In the stories and readings from today, we read about people who repent who completely change their life because they have heard a message. But donʼt assume that this message is just for the characters in the story or the original recipient of Paulʼs letters. Pull out your readings and go over them again and notice that this message of repentance is for us too. Paul isnʼt speaking to new Christians, he is speaking to a well established congregation of believers. Does that sound like a congregation you know of? Peter, Andrew, James and John we can well assume were raised as good Jewish boys. How many of you were raised in the church? Jesus says “Repent and believe the good news”. And do you notice that he isnʼt saying to anyone in particular? The fact is that I, you, we are being called to repent. We are being invited like the Ninevites, the Corinthians, like Peter, James, John and Andrew to reorient our lives. Each one of the readings for today assumes that I, you we need to change.
But this isnʼt just change for the sake of change. The repentance that these texts are calling for is because something has happened, the situation has changed and action is required. The thing that has changed is that the time has run out. Both Paul and Jesus in the readings for today tell us that the appointed time has come. If you were reading these passages in Greek, you would notice that the word for time is familiar. Thatʼs because the word for time in both these cases is: kairos which coincidentally is the name of Lakeridge Lutheranʼs weekly e-newsletter. Throughout the New Testament there are two kinds of time: Chronos which is the kind of time that we measure with our watches, or the kind of time we control with our schedules; and Kairos which is Godʼs time or the most opportune time. Itʼs used whenever the writer wants to talk about a moment that is just perfect; when all the elements of a situation come together in the right place and at the right time. Like the harvest, which can never be precisely planned, but happens whenever things are ready. Or a much needed conversation with a long lost friend that you just happened to run into at the store. According to Jesus, the time is just right for God to draw near to us and his kingdom to come.
The kingdom of God has come wherever God is in control and wherever his absolute authority is completely acknowledged and acted upon. Jesusʼ invitation to repentance comes after the announcement of this kingdom, because we are a people of divided loyalties. We are committed to our churches, country, family, friends, money, ourselves; and all of these things can keep us from facing God. Throughout the Old Testament, Godʼs biggest complaint against the people of Israel is that they chase after other gods. That is because for God anything else besides him counts as a God; and if we are facing anything else, then we are not acknowledging God and his authority and we must repent and change.
The difficulty comes when we try and figure out what needs to change. Because while we may be directed towards God in some areas and in some moments, there may be other parts and other moments where we are turned away from God, and where we need to repent. There can be no blanket statements here, everyoneʼs situation is unique. The only universal is that we all must repent in some way. So I want to ask you to take in the words of Alcoholics Anonymous, a searching and fearless moral inventory. I want you to listen to yourself for a moment as you think about your life and make some mental notes about the thoughts that you have and the emotions that you are feeling in the next few moments. What is your response to this word “change”. What are those things that you couldnʼt dream of letting go? What are those parts of your life that have worked themselves into your existence in such a way that you donʼt even notice them anymore? I am not just talking about superficial changes like the color of carpet in the sanctuary or where we do Sunday school. I am talking about other changes that are close to many of your hearts like how we do worship. Like closing the congregation and selling the building off. Or more personal changes like letting relationships go or embracing new relationships with more vigor. What about changing the way you think about yourself? Or changing the way you talk to or talk about your spouse or your children? If in the last few moments you stopped listening, if you got angry, if you got scared that is probably a sign that something needs to change.

· · ·

_Task instructions:_
A – What is the name of Lakeridge Lutheran's weekly e-newsletter, according to the sermon?
B – Quote the stretch of the sermon from "The kingdom of" through "repent and change.".

(Raw records)

· · ·

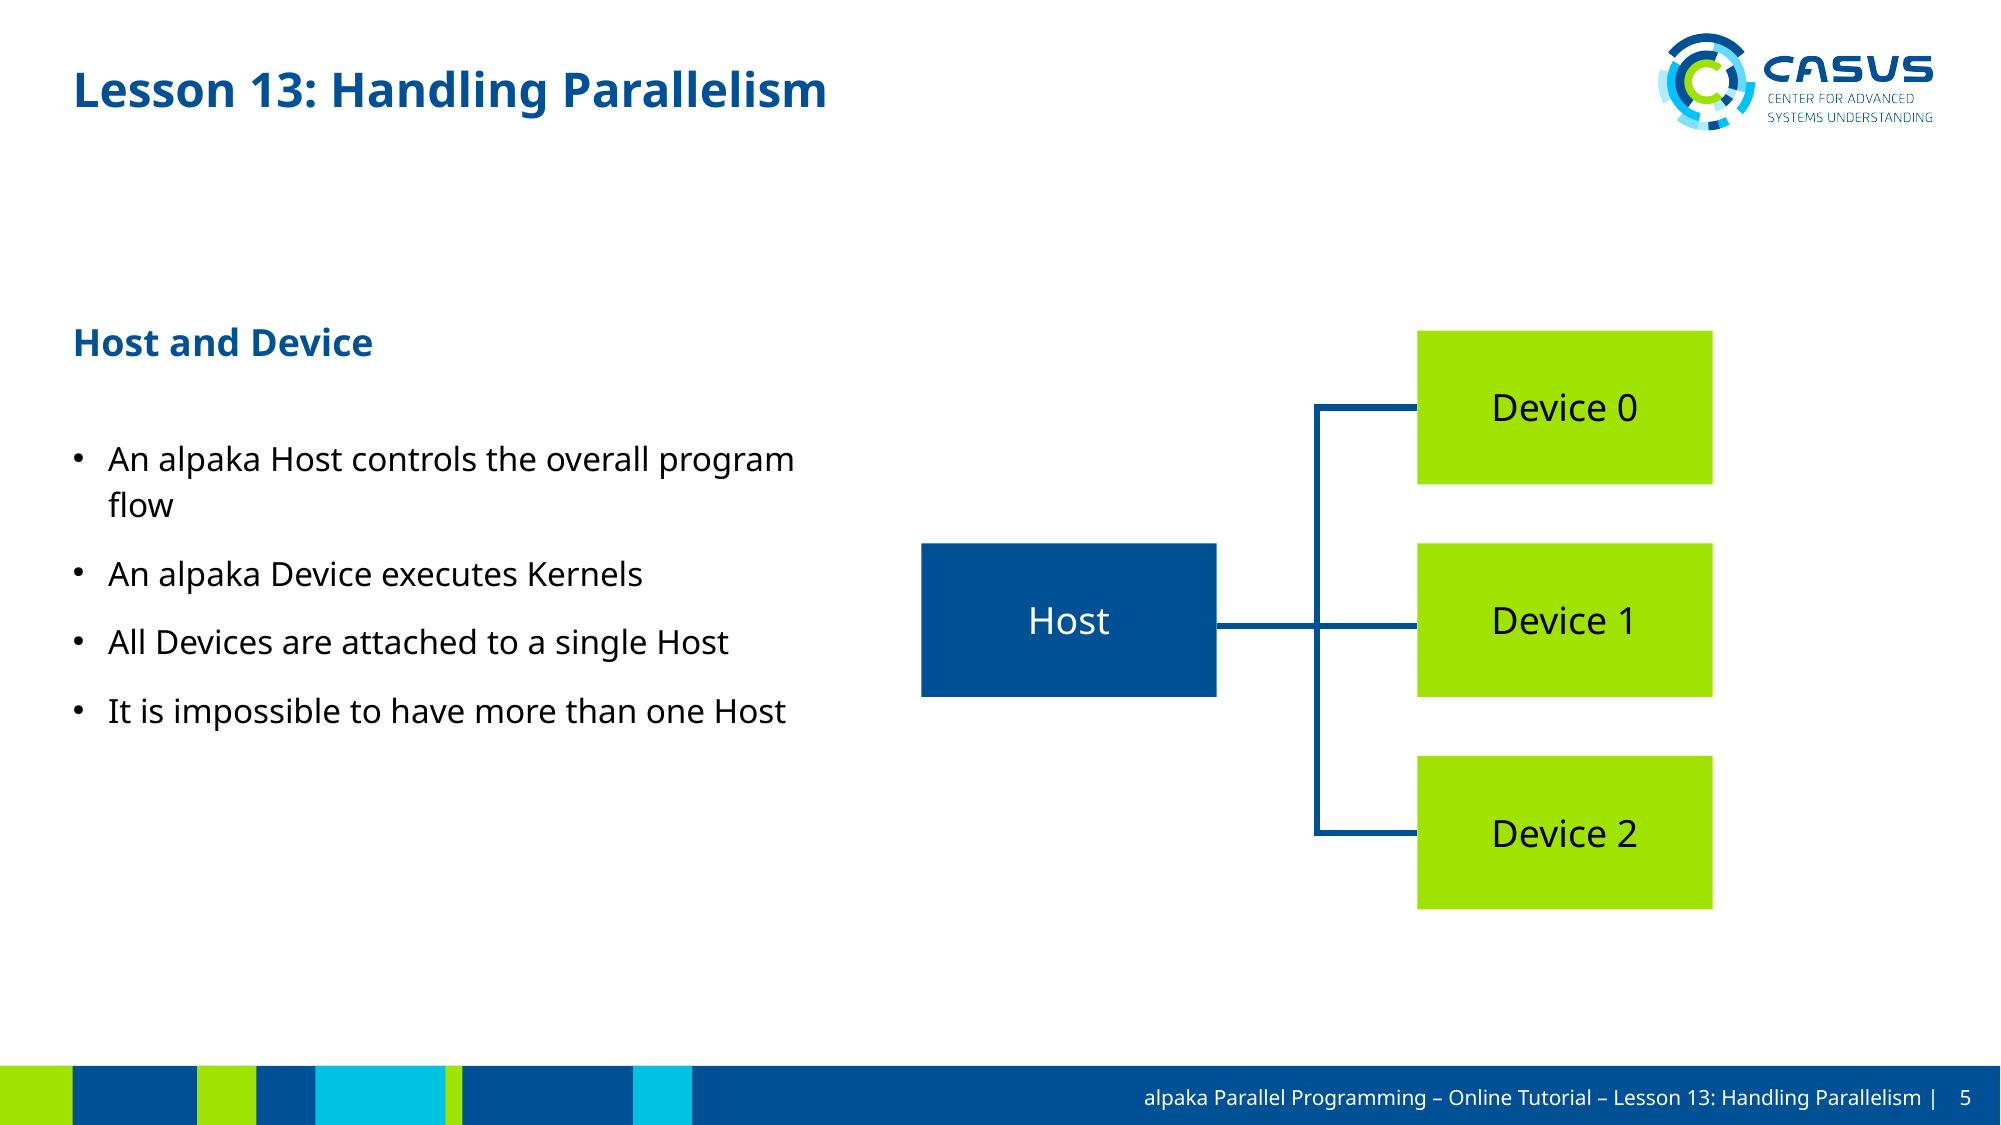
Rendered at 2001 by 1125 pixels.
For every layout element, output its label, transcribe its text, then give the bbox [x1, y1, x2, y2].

picture [1658, 33, 1933, 131]
list Host and Device An alpaka Host controls the overall program flow An alpaka Device executes Kernels All Devices are attached to a single Host It is impossible to have more than one Host [72, 316, 828, 979]
text_box Device 2 [1417, 755, 1713, 910]
text_box Host [921, 543, 1217, 697]
text_box Device 1 [1417, 543, 1713, 697]
title Lesson 13: Handling Parallelism [72, 54, 1620, 123]
text_box Device 0 [1417, 330, 1713, 485]
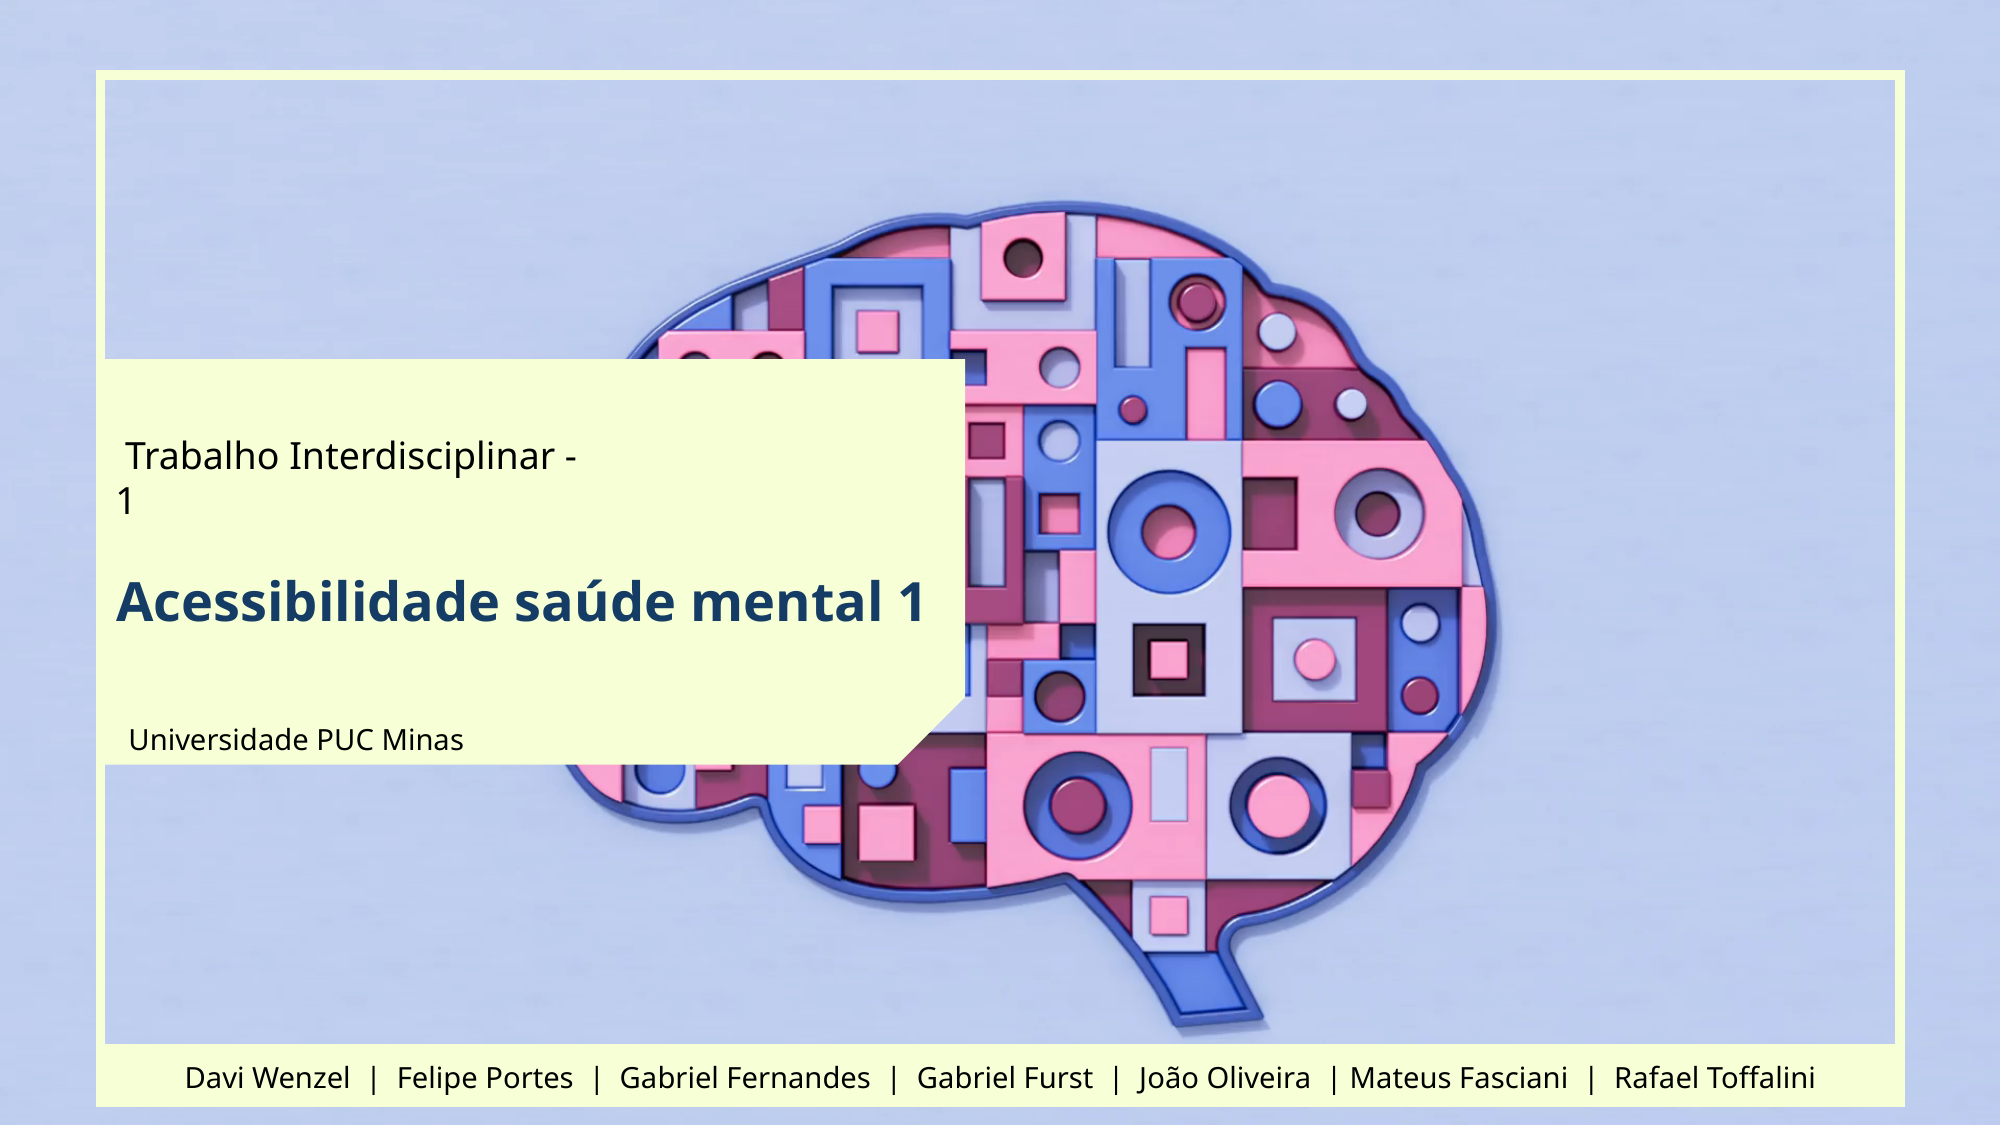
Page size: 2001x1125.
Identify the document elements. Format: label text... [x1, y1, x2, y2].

· · ·

_Response list:_
A – Kairos

B –
The kingdom of God has come wherever God is in control and wherever his absolute authority is completely acknowledged and acted upon. Jesusʼ invitation to repentance comes after the announcement of this kingdom, because we are a people of divided loyalties. We are committed to our churches, country, family, friends, money, ourselves; and all of these things can keep us from facing God. Throughout the Old Testament, Godʼs biggest complaint against the people of Israel is that they chase after other gods. That is because for God anything else besides him counts as a God; and if we are facing anything else, then we are not acknowledging God and his authority and we must repent and change.